Üreticinin meselelerini çözmek yerine market raflarında etiket çabasıyla göz boyama arayışına giren iktidar, enflasyon timlerini devreye sokarak ‘fahiş fiyat mücadelesi’ gösterisi başlattı. Market baskınları, besine erişim ve besin fiyatlarının düşmesinde bir işe yaramayacak.
Üretim planlaması, gerçekçi taban fiyat, eser alım garantisi ve bütçeden üreticiye hak ettiği takviye ödeneği ayrılmadıkça, tarımda destekleme tarla-bahçeden başlatılmadıkça ucuz besine erişim sorunu çözülemeyecektir. Enflasyon sayısı kağıt üzerinde düşse de fiyatlar düşmeyecektir.
“KARA HAREKATI İÇİN RUSYA, ABD, ALMANYA, ŞAM VE HATTA MISIR İLE ÖNEMLİ BİR PAZARLIK SÜRECİNE GİRİLDİĞİ ANLAŞILIYOR“
Suriye’nin kuzeyine yönelik kara harekatı için Rusya, ABD, Almanya, Şam ve hatta Mısır ile önemli bir pazarlık sürecine girildiği anlaşılıyor. ABD ve Rusya, daha evvel Türkiye’nin teröre karşı kendini savunma hakkı olduğunu söylerken artık harekatın önemli riskler doğuracağını belirterek karşı çıkıyor.
İktidar harekat telaffuzlarını gündemde tutsa da ABD ve Rusya’nın kara harekatına karşı olduklarını daha güçlü biçimde tabir etmeye yönelmesi, Kuzey Suriye’ye operasyonun bir müddet daha bekleyeceğini ve pazarlıkların süreceğini gösteriyor.
“RUSYA, YENİ BİR ATAKLA KAZAKİSTAN VE ÖZBEKİSTAN İLE ‘GAZ BİRLİĞİ’ KURMAYA YÖNELDİ”

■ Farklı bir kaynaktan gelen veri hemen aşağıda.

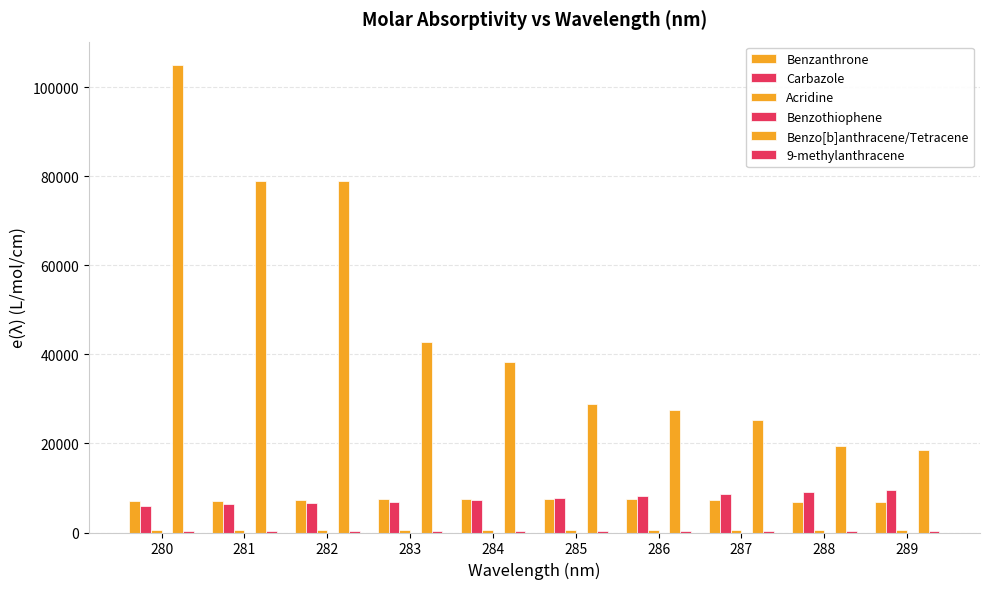

Count the number of categories in the chart.

10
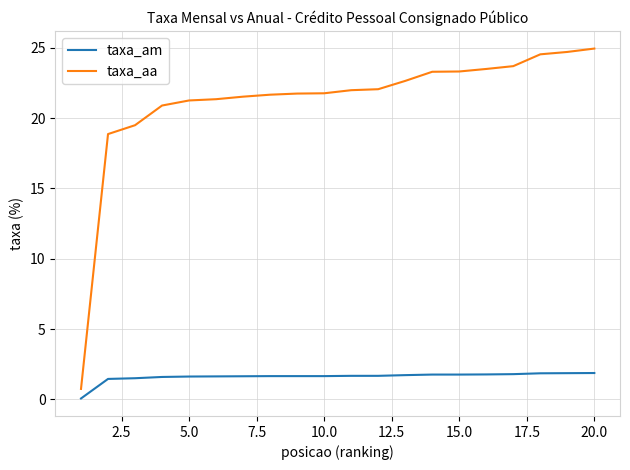

Which series has the largest total across all categories?

taxa_aa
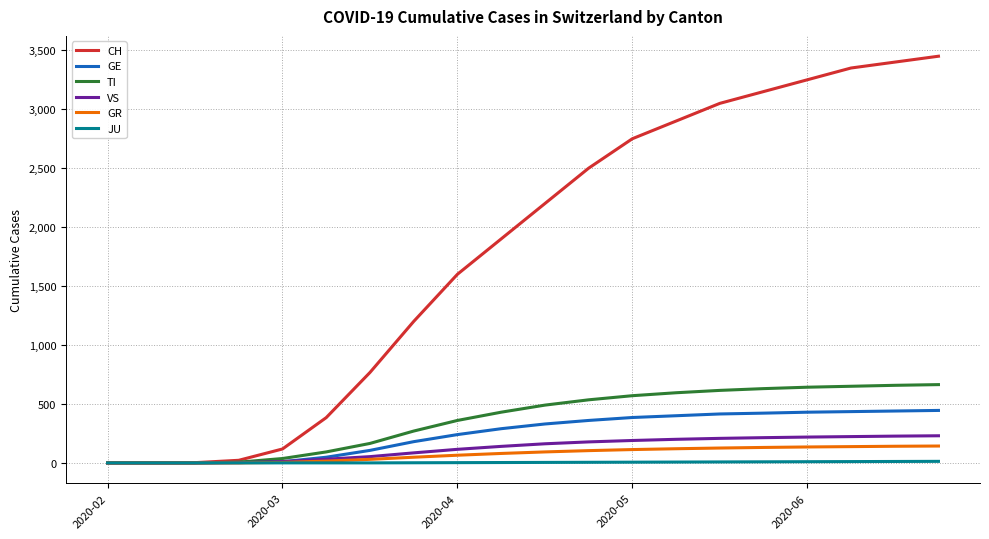

Which series has the largest total across all categories?

CH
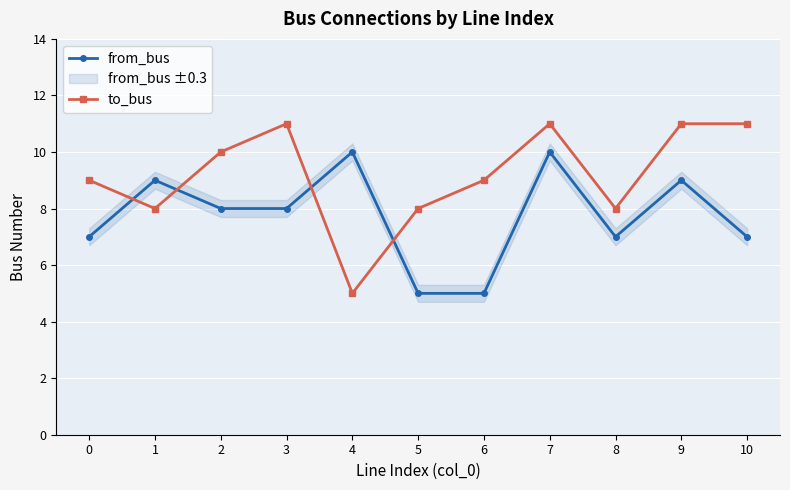

What are all the series names shown in the legend?

from_bus, to_bus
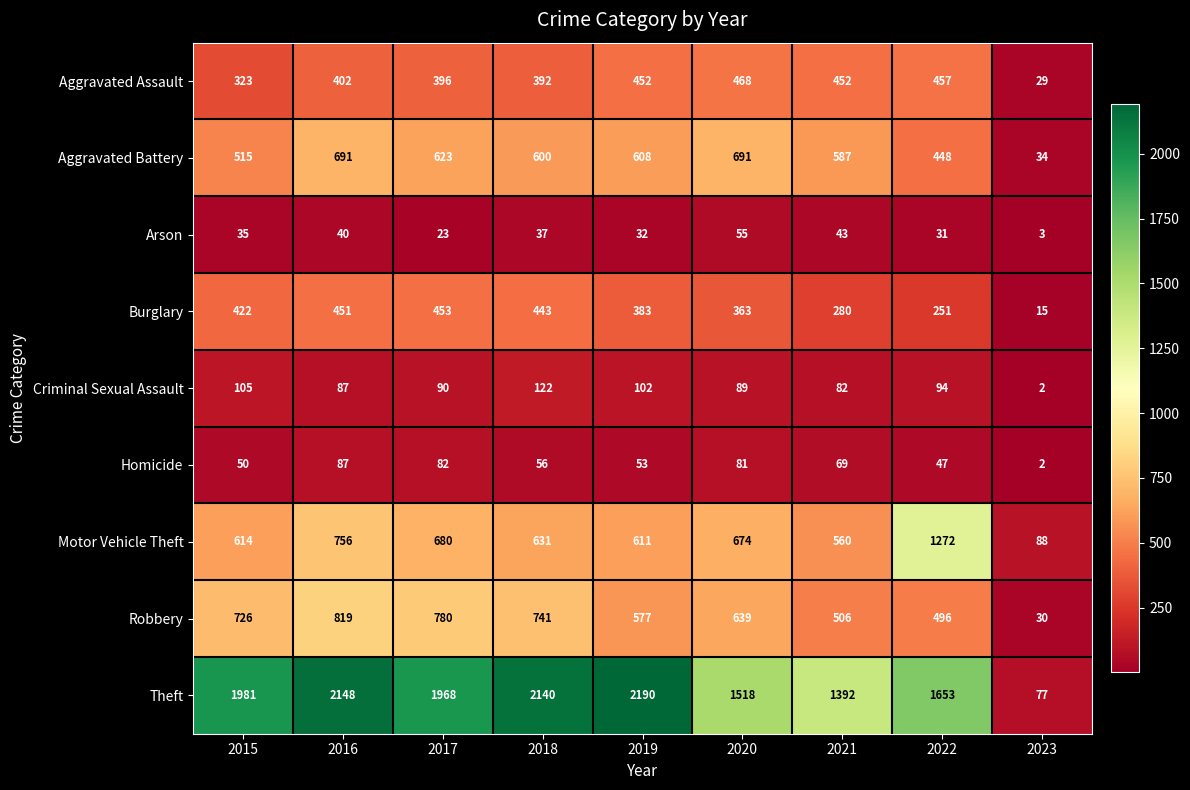

Which series has the largest total across all categories?

Theft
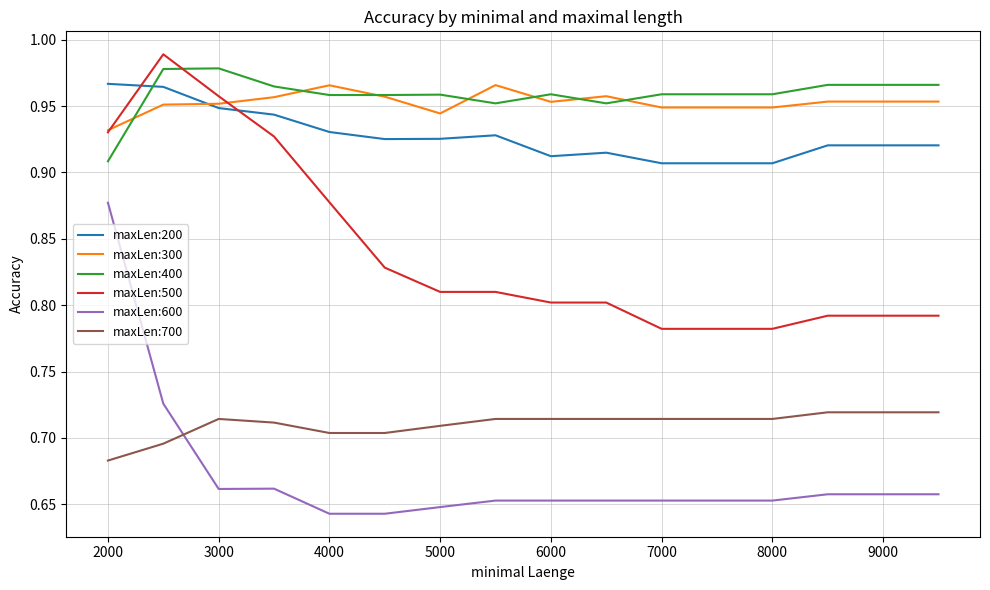

Which series has the largest range (max minus min)?

maxLen:600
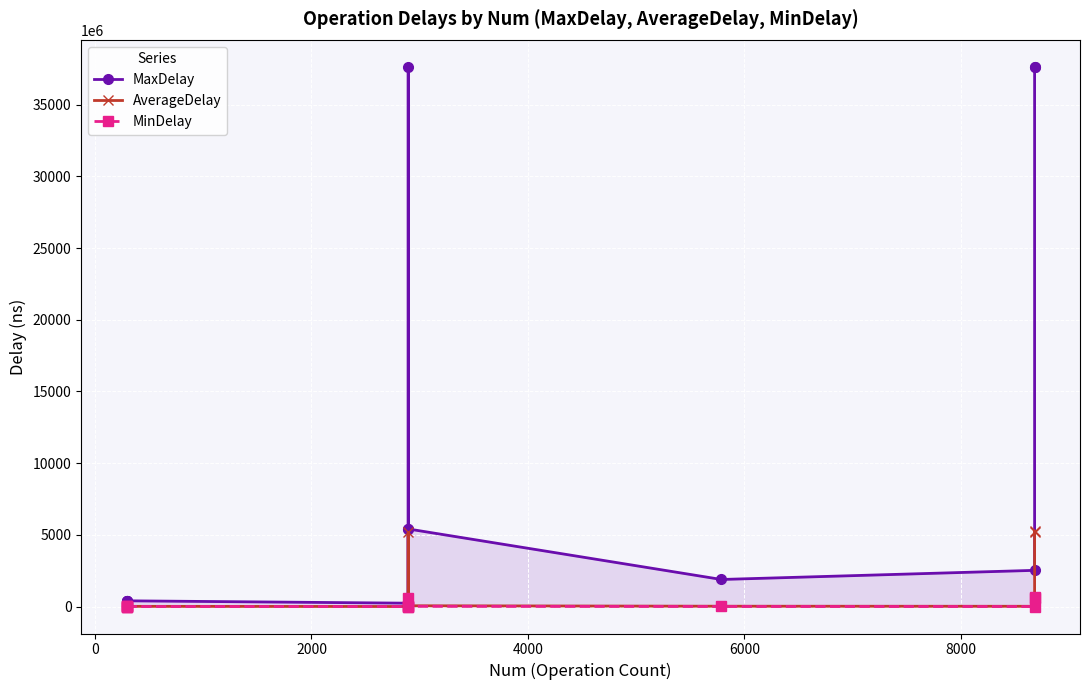

True or false: MinDelay and AverageDelay cross at least once.

False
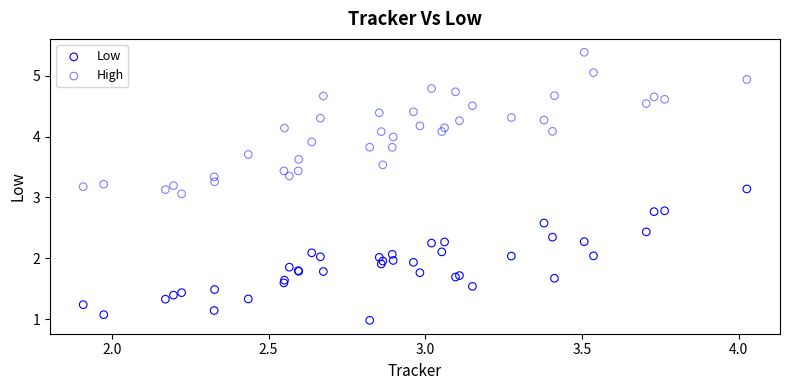

What is the X range (max minus min) for the scatter plot?

2.1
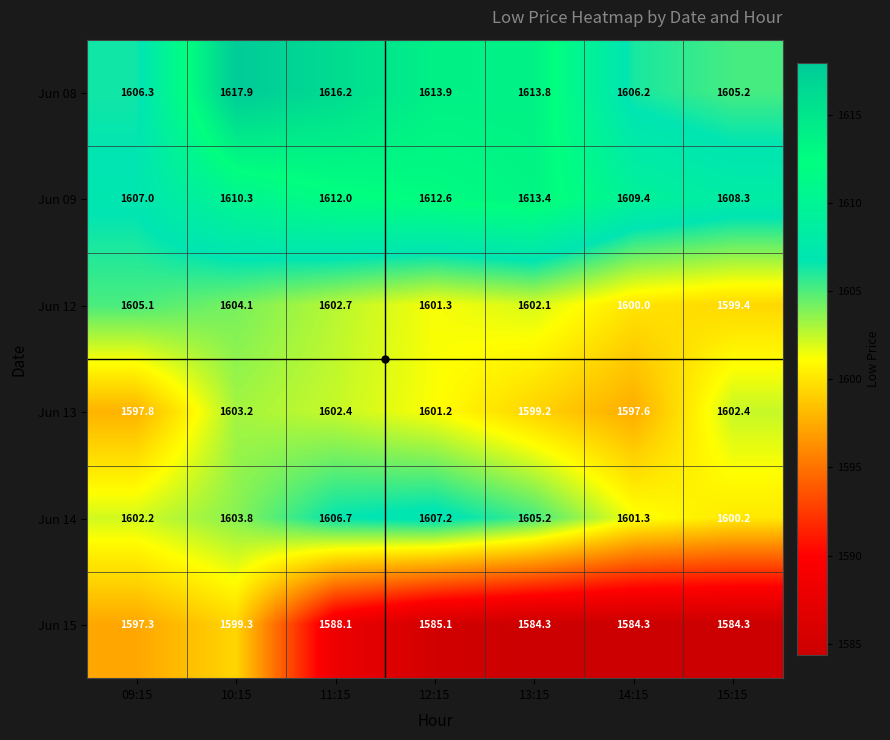

At how many categories does at least one series exceed 1613?

4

Türkiye’de doğal gaz tedarik üssü kurma teklifini gündeme getiren Rusya, yeni bir atakla Kazakistan ve Özbekistan ile ‘gaz birliği’ kurmaya yöneldi. Üç ülkenin doğal gaz rezervlerinin Çin ve öteki alıcılara sevkiyatını içeren plan, global güç pazarında yeni bir güç merkezini hedefliyor.
Mısır ile olağanlaşma, Türkiye için Doğu Akdeniz’de güç rezervlerinin ve Münhasır Ekonomik Bölgelerin (MEB) paylaşımında yeni olasılıkların gündeme gelmesi yakın periyotta güç görünüyor. Türkiye ile tansiyon sürecinde İsrail, Güney Kıbrıs, Yunanistan ile yakınlaşan Mısır’ın, Türkiye’ye aralıklı duruşunu sürdüreceği anlaşılıyor. Mısır ile Yunanistan, Türkiye’nin daha evvel reaksiyon gösterdiği ‘Doğu Akdeniz’de Arama ve Kurtarma Alanlarında İşbirliğine Ait Mutabakat Muhtırası’ imzaladı. Bu mutabakat; Mısır, Güney Kıbrıs Rum İdaresi ve Yunanistan ortasında güç, siyasi, ekonomik ve askeri iş birliğinin güçlü bir formda devam edeceğini gösteriyor.”